The problem: First find the line with "Get Pre-Qualified", then reproduce it and all following lines of the data to the end, exactly and with no pictures, adding nothing.

Extracted page text data:
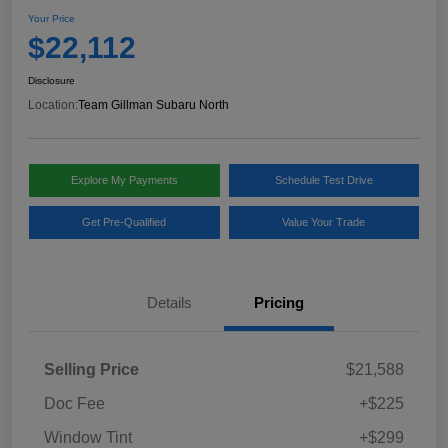
Your Price
$22,112
Disclosure
Location:
Team Gillman Subaru North
Explore My Payments
Schedule Test Drive
Get Pre-Qualified
Value Your Trade
Details
Pricing
Selling Price
$21,588
Doc Fee
+$225
Window Tint
+$299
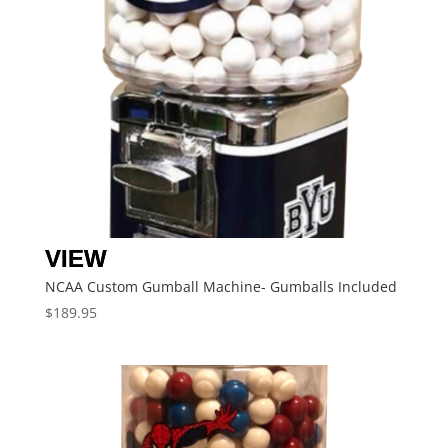
NCAA Custom Gumball Machine- Gumballs Included
$
189.95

Answer to the exercise:
Get Pre-Qualified
Value Your Trade
Details
Pricing
Selling Price
$21,588
Doc Fee
+$225
Window Tint
+$299
NCAA Custom Gumball Machine- Gumballs Included
$
189.95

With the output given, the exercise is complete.